The vertical integration strategy mentioned in section two of this report will help this firm to maintain ethical behavior in the market. The strategy will give Kodak control over the entire supply chain, eliminating the temptations to bribe some of the parties in the chain to get their favor. Acquisition strategy suggested in the section above will also promote ethics in the firm.

It eliminates cases of internal rivalry or intimidations which is always common in cases of joint ventures (Mellat-Parast, 2013). Corporate social responsibility is important in endearing a firm to the public. It is one of the best ways of marketing which makes the customers realize how the firm cares for them.

This strategy helps in promoting the popularity of a firm’s products in the market. Environmental sustainability activities and ethical practices are parts of corporate social responsibility that help in the promotion of a firm’s brand and products in the market.

References

Amit, R., & Zott, C. (2012). Creating value through business model innovation. MIT Sloan Management Review, 53(3), 41-49.
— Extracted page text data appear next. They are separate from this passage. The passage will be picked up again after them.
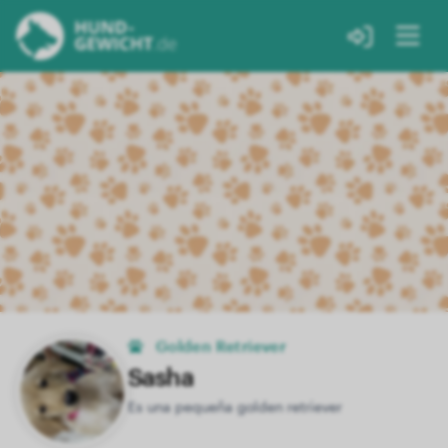
Golden Retriever
Sasha
Es una pequeña golden retriever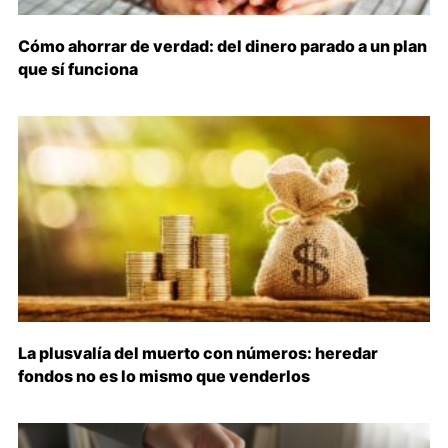
Cómo ahorrar de verdad: del dinero parado a un plan
que sí funciona
La plusvalía del muerto con números: heredar
fondos no es lo mismo que venderlos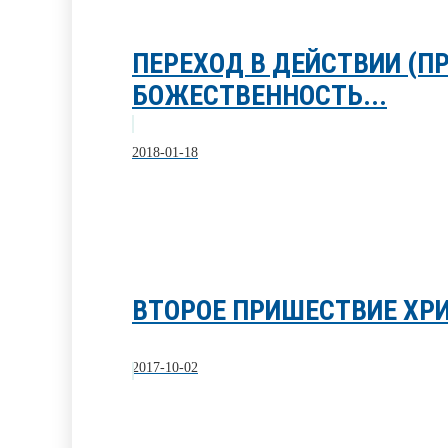
ПЕРЕХОД В ДЕЙСТВИИ (П
БОЖЕСТВЕННОСТЬ...
2018-01-18
ВТОРОЕ ПРИШЕСТВИЕ ХРИ
2017-10-02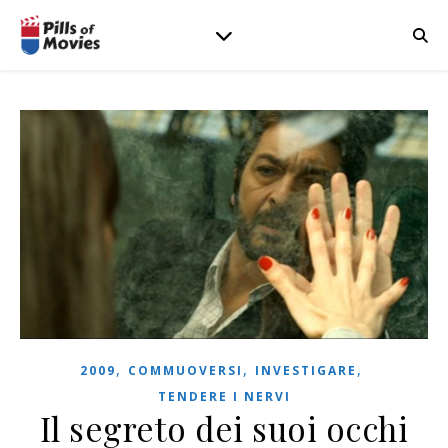
,
,
,
2009
COMMUOVERSI
INVESTIGARE
TENDERE I NERVI
Il segreto dei suoi occhi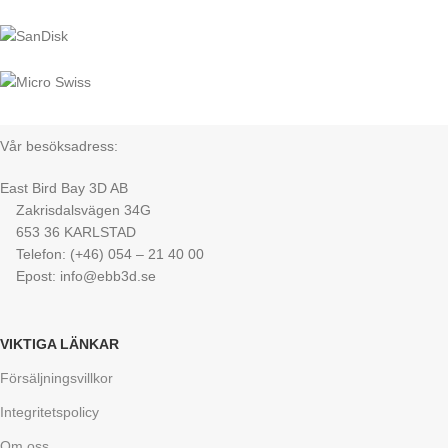
Vår besöksadress:
East Bird Bay 3D AB
Zakrisdalsvägen 34G
653 36 KARLSTAD
Telefon: (+46) 054 – 21 40 00
Epost: info@ebb3d.se
VIKTIGA LÄNKAR
Försäljningsvillkor
Integritetspolicy
Om oss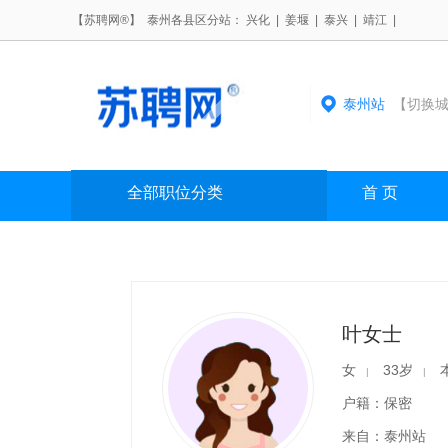
【苏聘网®】 泰州各县区分站：
兴化
|
姜堰
|
泰兴
|
靖江
|
泰州站
【切换城
全部职位分类
首 页
叶女士
女
33岁
|
|
户籍：保密
来自：泰州站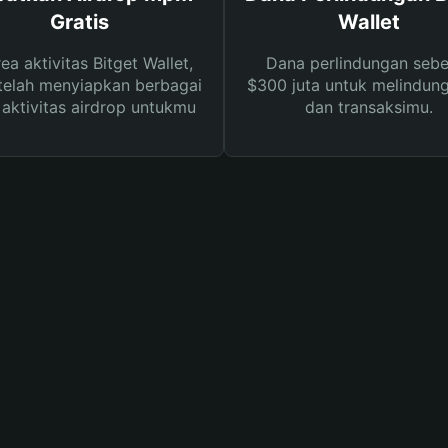
Gratis
Wallet
rea aktivitas Bitget Wallet,
Dana perlindungan sebe
telah menyiapkan berbagai
$300 juta untuk melindung
s aktivitas airdrop untukmu
dan transaksimu.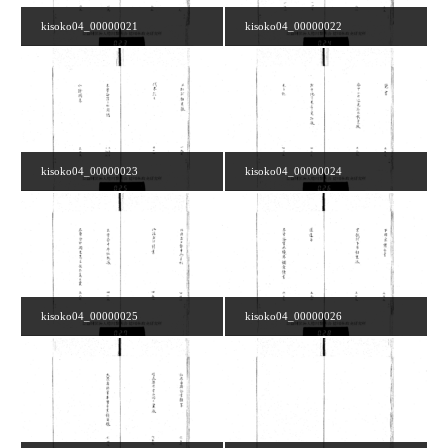
kisoko04_00000021
kisoko04_00000022
kisoko04_00000023
kisoko04_00000024
kisoko04_00000025
kisoko04_00000026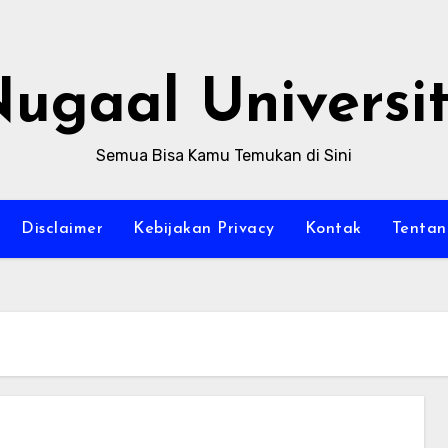
ugaal Universi
Semua Bisa Kamu Temukan di Sini
Disclaimer
Kebijakan Privacy
Kontak
Tentan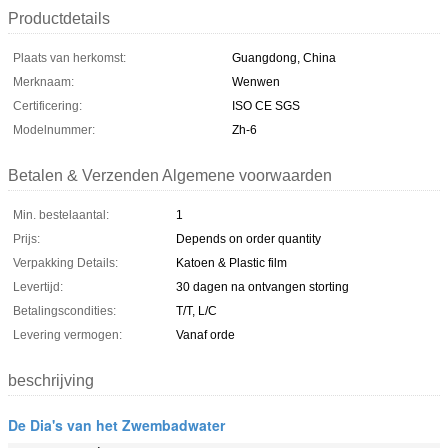
Productdetails
Plaats van herkomst:
Guangdong, China
Merknaam:
Wenwen
Certificering:
ISO CE SGS
Modelnummer:
Zh-6
Betalen & Verzenden Algemene voorwaarden
Min. bestelaantal:
1
Prijs:
Depends on order quantity
Verpakking Details:
Katoen & Plastic film
Levertijd:
30 dagen na ontvangen storting
Betalingscondities:
T/T, L/C
Levering vermogen:
Vanaf orde
beschrijving
De Dia's van het Zwembadwater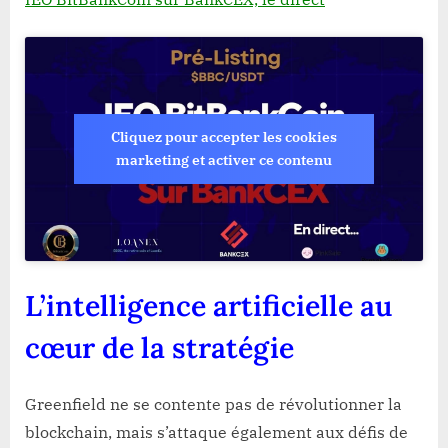
Cliquez pour accepter les cookies
marketing et activer ce contenu
L’intelligence artificielle au
cœur de la stratégie
Greenfield ne se contente pas de révolutionner la
blockchain, mais s’attaque également aux défis de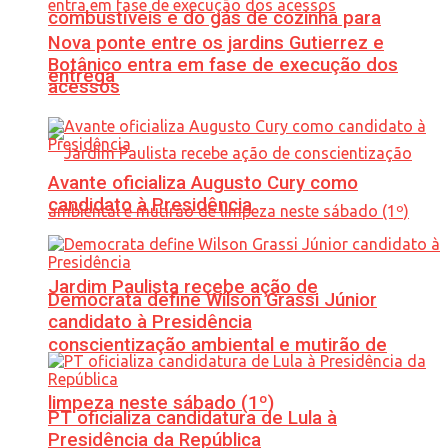
combustíveis e do gás de cozinha para
Nova ponte entre os jardins Gutierrez e
Botânico entra em fase de execução dos
entrega
acessos
Avante oficializa Augusto Cury como
candidato à Presidência
Jardim Paulista recebe ação de
Democrata define Wilson Grassi Júnior
candidato à Presidência
conscientização ambiental e mutirão de
limpeza neste sábado (1º)
PT oficializa candidatura de Lula à
Presidência da República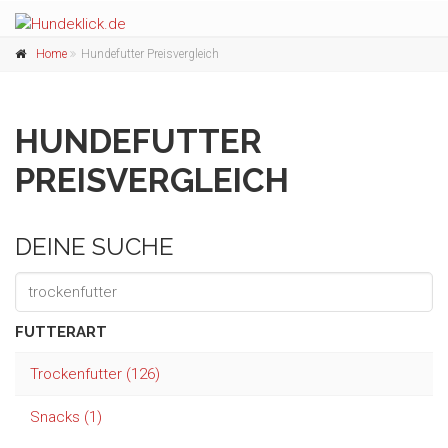
Home
Hundefutter Preisvergleich
HUNDEFUTTER
PREISVERGLEICH
DEINE SUCHE
FUTTERART
Trockenfutter (126)
Snacks (1)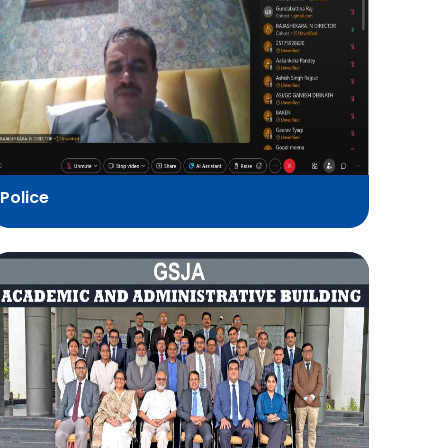
Police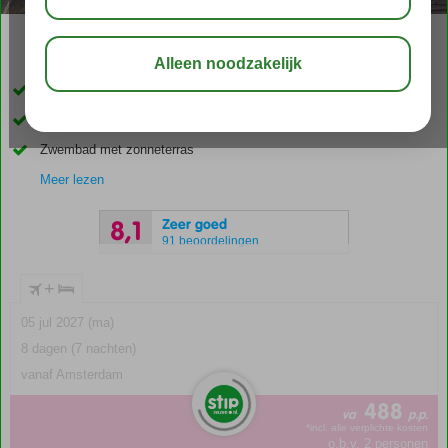
03:30
aug 29°
C
delen
bewaar
Op loopafstand van Malia
Direct gelegen aan Windmill Beach
Zwembad met zonneterras
Meer lezen
Zeer goed
8,1
91 beoordelingen
+
05 jul 2027 (ma)
8 dagen (7 nachten)
vanaf Amsterdam
488
va
p.p.
*incl. alle verplichte kosten
o.b.v. 2 personen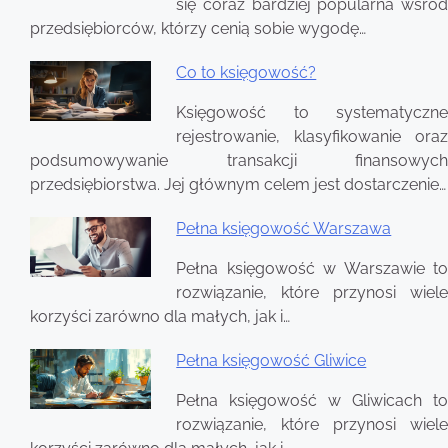
się coraz bardziej popularna wśród
przedsiębiorców, którzy cenią sobie wygodę…
Co to księgowość?
Księgowość to systematyczne
rejestrowanie, klasyfikowanie oraz
podsumowywanie transakcji finansowych
przedsiębiorstwa. Jej głównym celem jest dostarczenie…
Pełna księgowość Warszawa
Pełna księgowość w Warszawie to
rozwiązanie, które przynosi wiele
korzyści zarówno dla małych, jak i…
Pełna księgowość Gliwice
Pełna księgowość w Gliwicach to
rozwiązanie, które przynosi wiele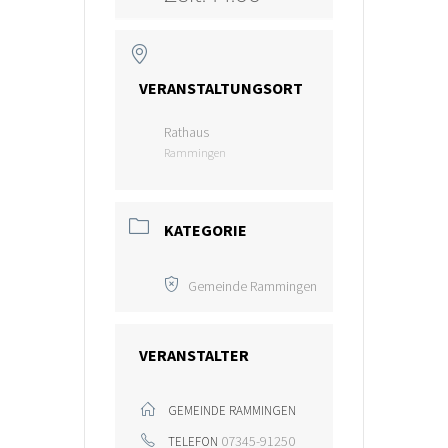
VERANSTALTUNGSORT
Rathaus
Rammingen
KATEGORIE
Gemeinde Rammingen
VERANSTALTER
GEMEINDE RAMMINGEN
07345-91250
TELEFON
Coulson, C. (2013). Implementing strategies and policies. Strategic Direction, 29(3), 33-35.

Hill, C., & Jones, G. R. (2013). Strategic management: An integrated approach. Independence: Cengage.

Kashmanian, R. M., Wells, R. P., & Keenan, C. (2011). Corporate environmental sustainability strategy. The Journal of Corporate Citizenship, 44(1), 107-130.

Mellat-Parast, M. (2013). Supply chain quality management: An inter-organizational learning perspective”. International Journal of Quality & Reliability Management, 30(5), 511-529.

Sadler, P., & Craig, J. C. (2003). Strategic management. London: Kogan Page.